Henry Evans gives a rose to his wife, Jane, with the assistance of a Stretch robot.

Credit: Peter Adams

In 2010, Henry Evans saw a robot on TV. It was a PR2, from the robotics company Willow Garage, and Georgia Tech robotics professor Charlie Kemp was demonstrating how the PR2 was able to locate a person and bring them a bottle of medicine. For most of the people watching that day, the PR2 was little more than a novelty. But for Evans, the robot had the potential to be life changing. "I imagined PR2 as my body surrogate," Evans says. "I imagined using it as a way to once again manipulate my physical environment after years of just lying in bed."

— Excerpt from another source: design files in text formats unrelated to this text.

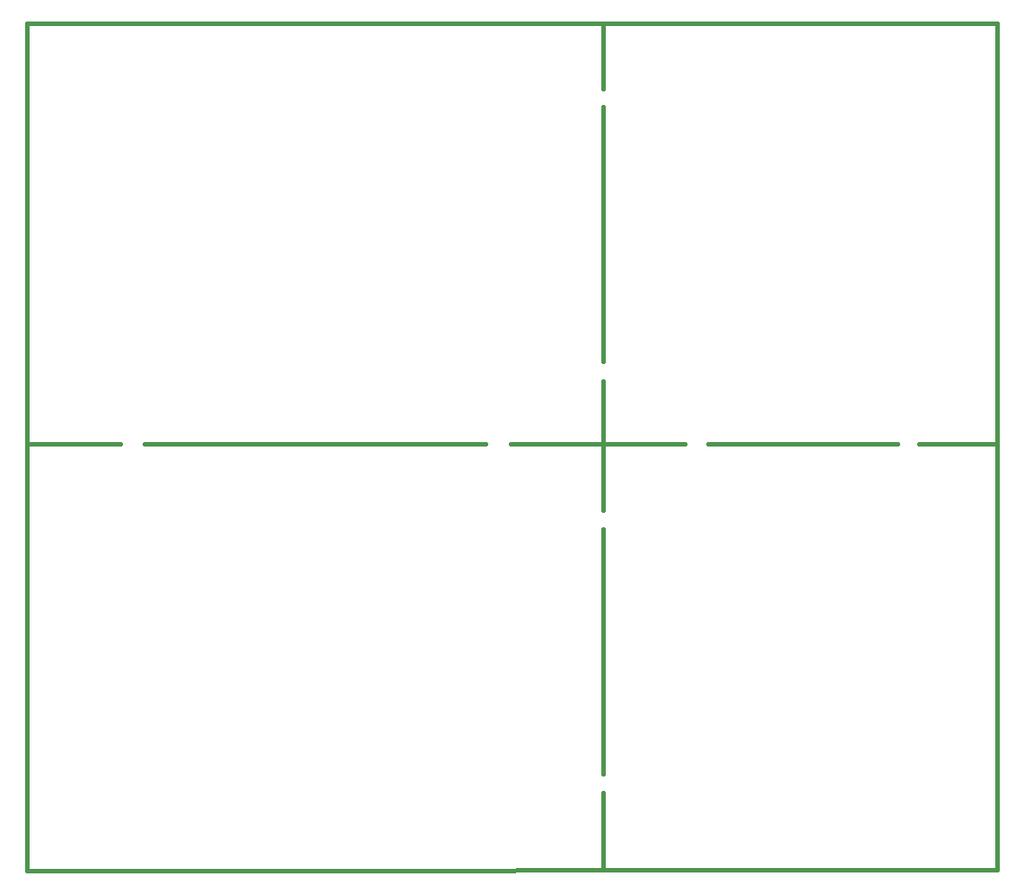
<source format=gko>
G75*
%MOIN*%
%OFA0B0*%
%FSLAX25Y25*%
%IPPOS*%
%LPD*%
%AMOC8*
5,1,8,0,0,1.08239X$1,22.5*
%
%ADD10C,0.00000*%
%ADD11C,0.01600*%
D10*
X0020400Y0046900D02*
X0380200Y0046700D01*
D11*
X0019600Y0046500D02*
X0019600Y0361500D01*
X0380200Y0361500D01*
X0380200Y0046700D01*
X0019600Y0046500D01*
X0019800Y0205100D02*
X0054400Y0205100D01*
X0063500Y0205200D02*
X0190100Y0205200D01*
X0199300Y0205100D02*
X0264200Y0205100D01*
X0272800Y0205100D02*
X0343000Y0205100D01*
X0351100Y0205100D02*
X0380000Y0205100D01*
X0233700Y0228600D02*
X0233700Y0180500D01*
X0233700Y0173400D02*
X0233700Y0082600D01*
X0233700Y0075600D02*
X0233700Y0047400D01*
X0233600Y0046700D01*
X0233700Y0235700D02*
X0233700Y0330300D01*
X0233700Y0337100D02*
X0233700Y0361400D01*
M02*

</source>
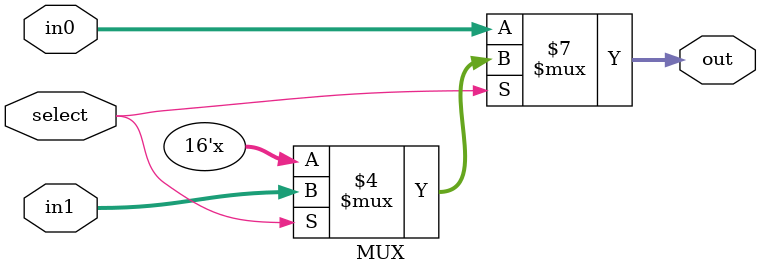
<source format=v>
`timescale 1ns / 1ps
module MUX(input select, input [15:0] in0, input [15:0] in1, output reg [15:0] out
    );

always@(select or in1 or in0)
begin 
	
	if(select == 1'b0)
		out <= in0;
	else if ( select == 1'b1)
		out <= in1;
		
	
end

endmodule

</source>
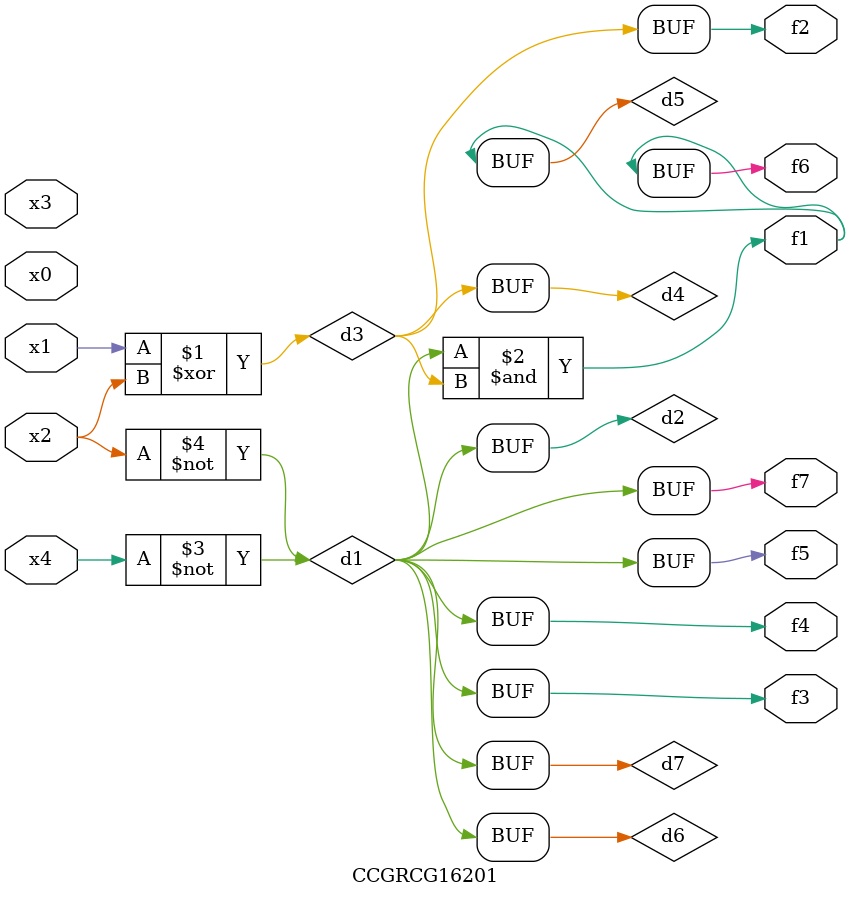
<source format=v>
module CCGRCG16201(
	input x0, x1, x2, x3, x4,
	output f1, f2, f3, f4, f5, f6, f7
);

	wire d1, d2, d3, d4, d5, d6, d7;

	not (d1, x4);
	not (d2, x2);
	xor (d3, x1, x2);
	buf (d4, d3);
	and (d5, d1, d3);
	buf (d6, d1, d2);
	buf (d7, d2);
	assign f1 = d5;
	assign f2 = d4;
	assign f3 = d7;
	assign f4 = d7;
	assign f5 = d7;
	assign f6 = d5;
	assign f7 = d7;
endmodule

</source>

Eight years earlier, at the age of 40, Henry was working as a CFO in Silicon Valley when he suffered a strokelike attack caused by a birth defect, and overnight, became a nonspeaking person with quadriplegia. "One day I was a 6'4", 200 Lb. executive," Evans wrote on his blog in 2006. "I had always been fiercely independent, probably to a fault. With one stroke I became completely dependent for everything…. Every single thing I want done, I have to ask someone else to do, and depend on them to do it." Evans is able to move his eyes, head, and neck, and slightly move his left thumb. He can control a computer cursor using head movements and an onscreen keyboard to type at about 15 words per minute, which is how he communicated with IEEE Spectrum for this story.